Again, this is not a vote assignment. It's a rank-ordered set of possibilities where one possibility will rise to the top. Almost as important a 2nd possibility will position itself into the 2nd most important position. So forth and so on until we have a long list of many different possibilities.

Just seeing each and seeing their relative positioning is highly educational. Seeing how different sub-groupings differ is highly educational too.

So we are not making any decisions here with this assignment. Instead all we are creating is a reference for the necessary governance decision making to follow.

I predict that with this dynamic reference in place to act as a solid context, then all subsequent decision making becomes way easier. Arguments and discussion become much clearer. All must connect back to that #1 positioned purpose statement - whatever it happens to be at the time.

Like you, I'm not here to say what that #1 purpose is. I'm only here to suggest the tool(s) we create to be able to test drive this possible solution that is intended to help improve our world.

The governance issues will be many and will change importance from time to time depending on world events, like hunger, disaster, economic failure/success, etc. Without a solid reference we are just reacting with no meaningful mission.

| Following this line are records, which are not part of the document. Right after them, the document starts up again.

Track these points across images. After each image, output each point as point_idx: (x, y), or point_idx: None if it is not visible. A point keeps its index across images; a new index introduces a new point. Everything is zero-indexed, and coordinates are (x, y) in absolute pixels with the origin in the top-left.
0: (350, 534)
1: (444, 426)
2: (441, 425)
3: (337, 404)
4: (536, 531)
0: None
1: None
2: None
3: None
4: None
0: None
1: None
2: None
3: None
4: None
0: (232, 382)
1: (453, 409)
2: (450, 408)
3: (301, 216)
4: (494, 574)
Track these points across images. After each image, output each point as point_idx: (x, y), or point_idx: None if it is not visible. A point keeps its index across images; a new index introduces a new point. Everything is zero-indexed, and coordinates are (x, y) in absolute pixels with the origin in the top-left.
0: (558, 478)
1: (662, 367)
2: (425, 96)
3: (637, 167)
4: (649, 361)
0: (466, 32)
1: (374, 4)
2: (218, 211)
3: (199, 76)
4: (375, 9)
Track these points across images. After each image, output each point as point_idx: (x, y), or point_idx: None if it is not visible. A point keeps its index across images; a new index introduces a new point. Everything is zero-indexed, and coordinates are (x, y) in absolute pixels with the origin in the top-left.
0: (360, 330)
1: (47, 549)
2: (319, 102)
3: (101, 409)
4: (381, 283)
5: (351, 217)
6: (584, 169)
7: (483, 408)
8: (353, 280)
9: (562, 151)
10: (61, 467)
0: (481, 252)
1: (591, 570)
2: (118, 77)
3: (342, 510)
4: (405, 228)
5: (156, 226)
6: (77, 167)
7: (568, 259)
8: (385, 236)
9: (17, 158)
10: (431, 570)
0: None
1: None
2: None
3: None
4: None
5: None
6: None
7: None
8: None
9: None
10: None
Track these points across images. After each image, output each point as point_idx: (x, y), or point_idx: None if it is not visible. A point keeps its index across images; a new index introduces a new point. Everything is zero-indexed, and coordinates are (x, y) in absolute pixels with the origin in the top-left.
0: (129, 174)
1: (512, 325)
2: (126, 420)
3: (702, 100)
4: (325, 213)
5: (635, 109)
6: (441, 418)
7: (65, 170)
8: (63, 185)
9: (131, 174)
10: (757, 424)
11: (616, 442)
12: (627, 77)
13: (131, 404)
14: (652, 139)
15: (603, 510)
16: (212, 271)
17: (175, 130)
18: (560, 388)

All people across all time must understand that though anything is possible, there's limited time and resources to address all the many issues of life. We CANNOT have it all or do it all. We need to prioritize and attack all possibilities from a top down approach.

So to conclude... Where you seem to be focusing on specific governance issue decisions, I'm suggesting there's an even more important prerequisite step to complete prior to tackling the governance decisions. Once in place then the decision making becomes easier - still difficult - but much easier - and with far more harmony surrounding it all. IMHO - this will naturally translate into an improved future world.

The good news is this tool for co-creating these very important lists is in development and will hopefully be launched in 2017. The algorithm was the simple part. The difficult piece was to design something that works to keep everyone happy no matter what language, culture or set of beliefs each participant holds at any moment in time. But we have a solution for this figured out too.

Paul, can you see the importance of having such a reference co-creation tool in the world?